PLAYNOTE 犬と串『CASSIS』

2009年05月25日

犬と串『CASSIS』

[演劇レビュー] 2009/05/25 01:44

ちょっとした知り合いが出ているので観に行った。CoRich! 演劇まつりの厳選10団体に選出されたライバルでもあるわけだから、どういう顔して観たらいいんだろ、と思ったけれど、実に素直に楽しめた。今後の展開が必見な劇団である。

初っ端、何だか安っぽく投げやりっぽいハゲヅラを被ったオヤジ役の若者三人+新入社員役の女子二名で懇親会のコントから始まる。背景は暗幕一枚。セットはテーブルにパイプ椅子。全体的にどうしようもなく安っぽいのがたまらない。もちろんいい意味でだよバカヤロウ。そしてオチで突然オヤジ三人が頭から血を吹いて終わった。
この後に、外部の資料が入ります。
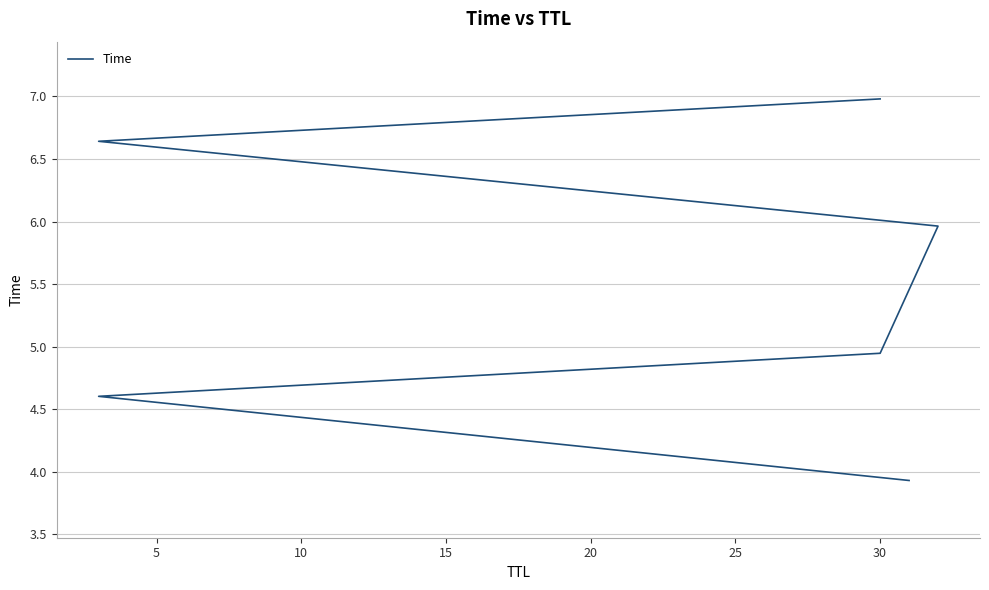

What is the difference between the values at 10 and 15?

1.0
どうしようかと思った。

と、突然ミラクルポップな音楽が流れ、安っぽい空気感がぶっ飛び、パステルポップなお菓子の国のセットが現れ、ムービングライトがひらめきミラーボールが回り、きらびやかな衣裳の出演者たちが続々出演。どうやらお菓子のお店らしい。お菓子を食べてみんなハッピー☆

あまりに唐突だったが、この落差のセンスはちょっとしたもんだ。見物だ。「あっ」と言わされた。演劇観て「あっ」なんて思ったのって、サイモン・マクバーニーの『春琴』かこれくらいしか記憶にない。って、マクバーニーと肩を並べたか。それもすごい。他にも、頭に来るほどポップな音響の使い方や、割り切りのいいやたらとスピーディーな転換の仕方、モタつかないストーリー展開など、頭の足りないことをやっているような振りをして、きちんと考え尽くされていたりセンスがよかったりで侮れない。

その後は、脳みそが半分溶けているような多幸感溢れる王道ネタと、シュールと意味不明のスレスレを行くようなキチガイネタが交差し続け、客席を笑いの坩堝とぽかーんという穴に順番に落としていくのでありました。素直に笑える。
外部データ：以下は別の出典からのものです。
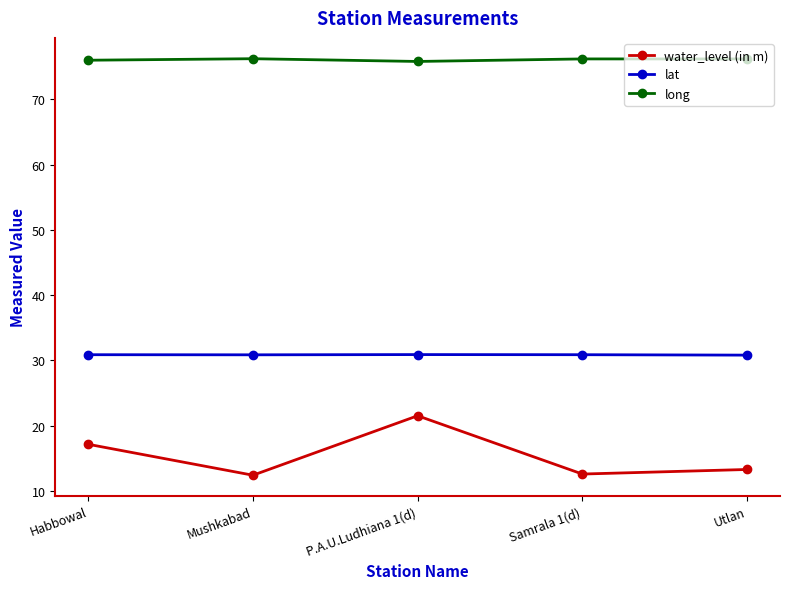

True or false: long and lat intersect in this chart.

False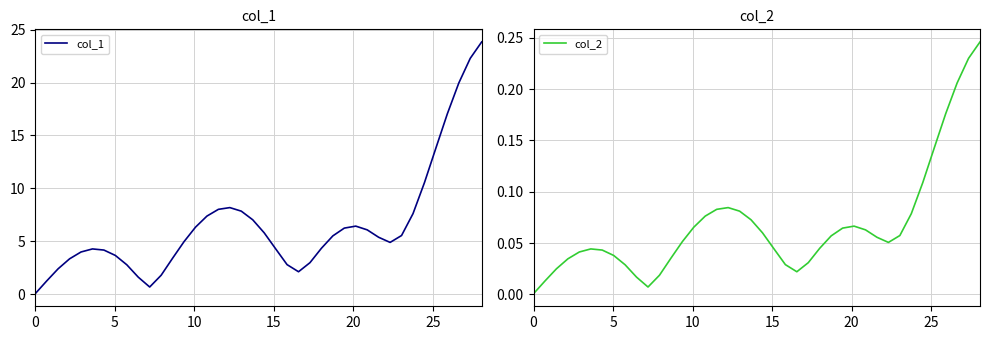

True or false: col_1 has more than 1 interior local peaks.

True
当日パンフレットには、「スイーツ」「妖精」「○○男子」の三つをキーワードに作った作品、とあるが、もうそんなのどうでもいい。大体何で↑の三つなんだかよくわかんねぇし。最後の方でうまくまとめたっぽい雰囲気にわざわざ持ち込んでいたのに、その後突然キキララとグラップラー・バキを題材にしたコント(意味不明)で混ぜっ返したり、メインの方のエピソードに戻って、今度こそ終わるんだ、と思ったら、最後にまた居酒屋コントが始まったりで、ストーリーなんかどうでもいいと思ってんだろ? と肩を叩きたくなる。

もはや、それでいいのだと思う。まだ初見なので何とも言えないが、あえて王道に乗ることをせず、キャッチーなんかクソくらえってくらいの意気で、自分だけが面白いと思うものをガンガン作って欲しい。心配せずとも根が相当キャッチーな人たちだろうから、突っ走って作っても十分人に伝わると思うし、そもそも感受性が誰かと共有できないような人間はいない。シャバには。
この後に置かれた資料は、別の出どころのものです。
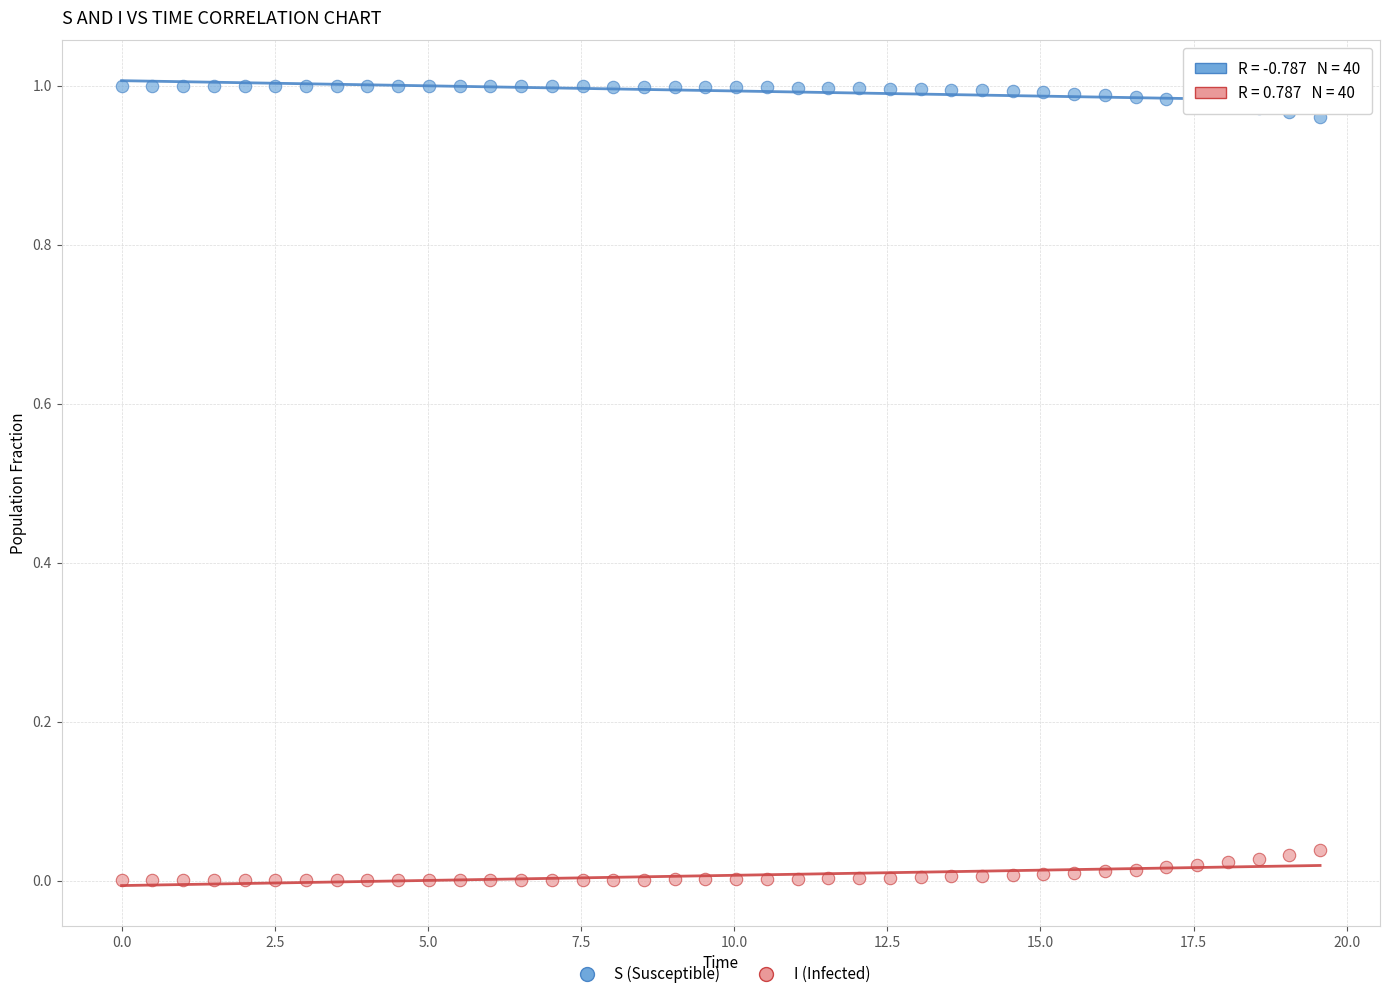

Which series contains the lowest Y value?

I (Infected)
ベタ褒めみたいになってしまったが、例えばこれを王子小劇場で2500円払って観たら金返せって思うだろう。あ、でも、タイニイアリスで2000円でやってたら超応援すると思う。同じく神楽坂die pratzeで観たら「OK!」って思うだろうし、OFF OFFでもセーフ、でもシアターグリーンだとアウト、みたいな。わかるかな、この違い。毒と言うか、個性と言うかが強すぎて、溢れかえっていて愛おしいんだが、進む方向性次第ではそれが吉とも凶ともなり得るだろう。

勢いとゴリ押し能力が高いので、それに思いっきり引っ張られて俺は最高の気分だったが、劇団としての強みをきっちり自覚して、やりたいことを収束させていかないと、意味不明な団体にもなり得ると思う。難しい舵取りだけれども、心から応援したい。誰だ俺は。